For both Northfield and Faribault, that means completing the districts’s mission to provide every student with an iPad. Currently, some elementary school students don’t have a tablet of their own, which has disadvantaged some students during distance learning.
Hillmann said that the district will also spend a portion of the money to buy Wi-Fi hotspots for students in need and enable teachers to place a call from their school account. Both initiatives could help students be more productive in any potential distance learning environment.
The districts are also exploring whether some of the funding could go to covering expenses incurred over the last few months, as districts implemented emergency measures to ensure that children from low-income families remained well fed and taken care of.
Under guidance released by the Minnesota Department of Education last month, Districts have been asked to prepare for three different potential scenarios for next school year — a distance learning model, traditional in class model with protections, and a hybrid of the two.
While it’s too early to know when exactly each model might need to be used, both districts are using a portion of their CARES Act fund to ensure they’re prepared.
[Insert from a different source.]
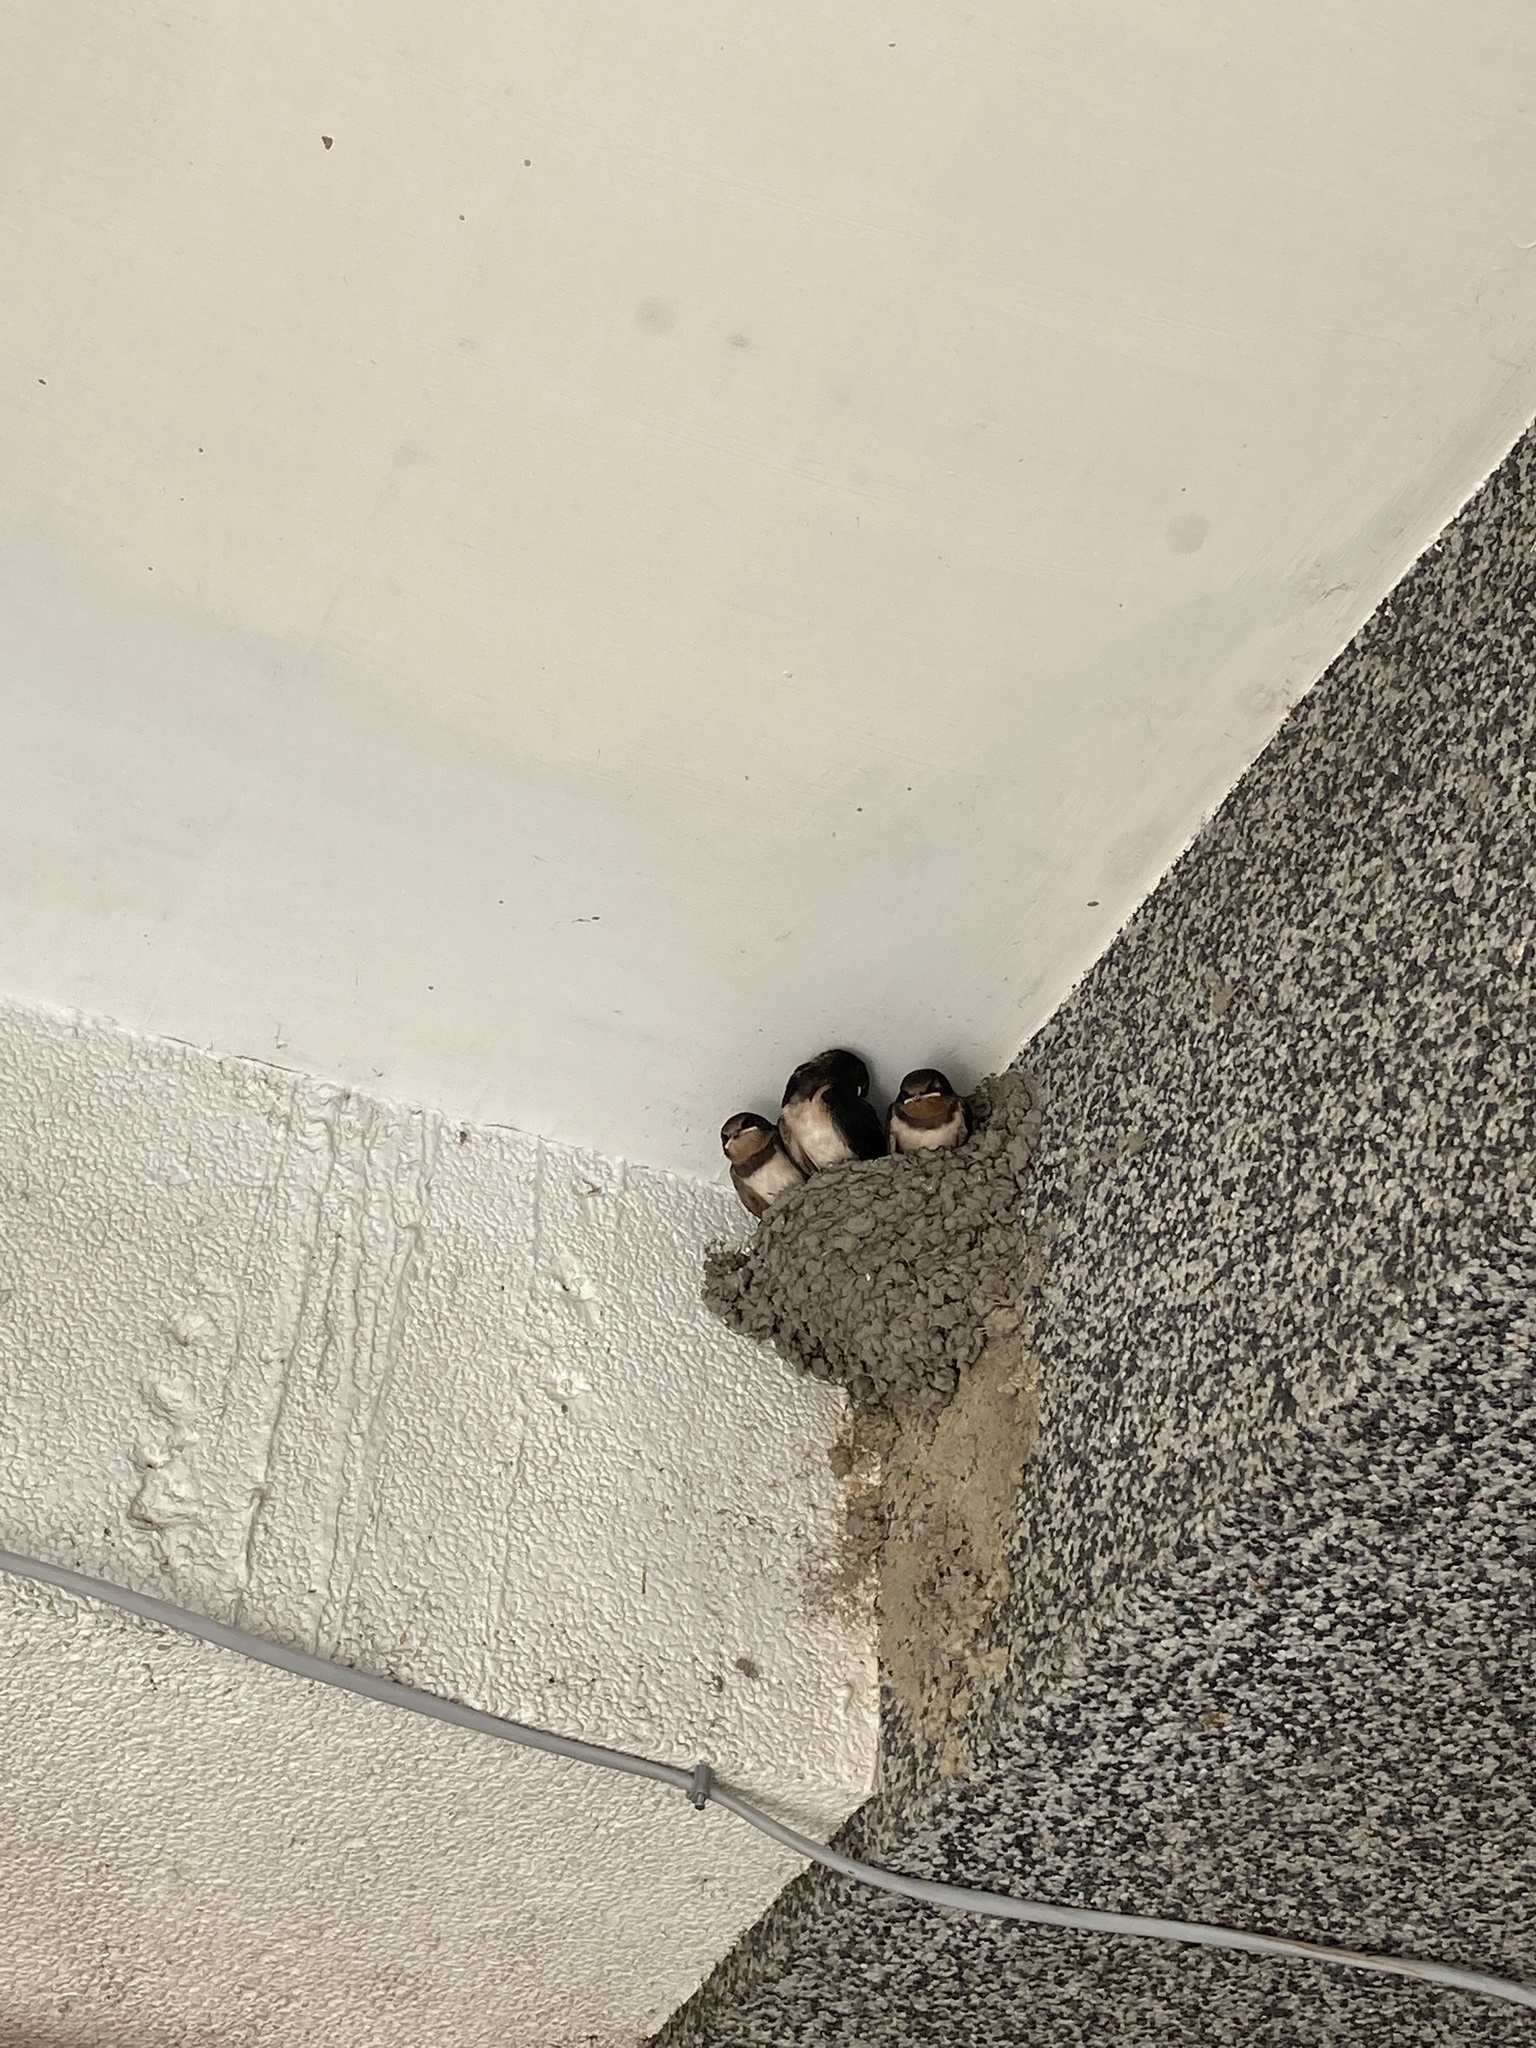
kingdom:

That means stocking up on supplies and planning for increased use of digital learning.
Though it may be unprecedented in size, Hillmann said that the funding isn’t likely to be enough to shield the district from funding shortfalls. That’s because Northfield, like other districts throughout the region, relies heavily on state aid to cover expenses.
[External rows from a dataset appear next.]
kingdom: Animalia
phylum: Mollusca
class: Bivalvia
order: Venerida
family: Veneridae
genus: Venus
When the pandemic and accompanying business closures abruptly reversed a decade of economic growth in Minnesota and across the nation, a $1.3 billion projected budget surplus was turned into a $2.2 billion deficit almost overnight.
That’s a particular challenge for the state, which can’t borrow to cover general expenses. Legislators could tap into the state’s rainy day fund, which was created in the wake of the 2008 financial crash and grew over the last decade.
However, the fund totals just $2.4 billion, barely enough to cover one year of the sizable projected deficit. Should the pandemic-induced economic downturn last much longer, legislators would have to consider spending cuts and/or tax increases.
At the same time, districts have played a critically important role during the pandemic, supporting low-income families by providing everything from meals from children to much needed childcare for kids of essential workers.
Hillmann said the district certainly doesn’t regret implementing those programs, but they have come at a significant financial cost. Describing the CARES Act funding as a “minor measure,” he said it won’t begin to cover those costs let alone make up for years of stagnant funding.
“The CARES Act is a stopgap measure, and it’s not even a very good one,” he said. “Our revenues still don’t cover our costs.”
Hillmann said the issue long predates COVID, as the state has provided an increase to the per-pupil basic formula just five times in the last 27 years. While the district has managed to avoid cuts for a decade, they’re back on the table for the 2021-22 school year.
Unless the state or federal governments are able to provide additional funding, Sesker warned that Faribault will have to look at cuts as well. Given the dire economic situation and tight state budget, he said he’s not particularly optimistic that the district will see additional dollars from the state.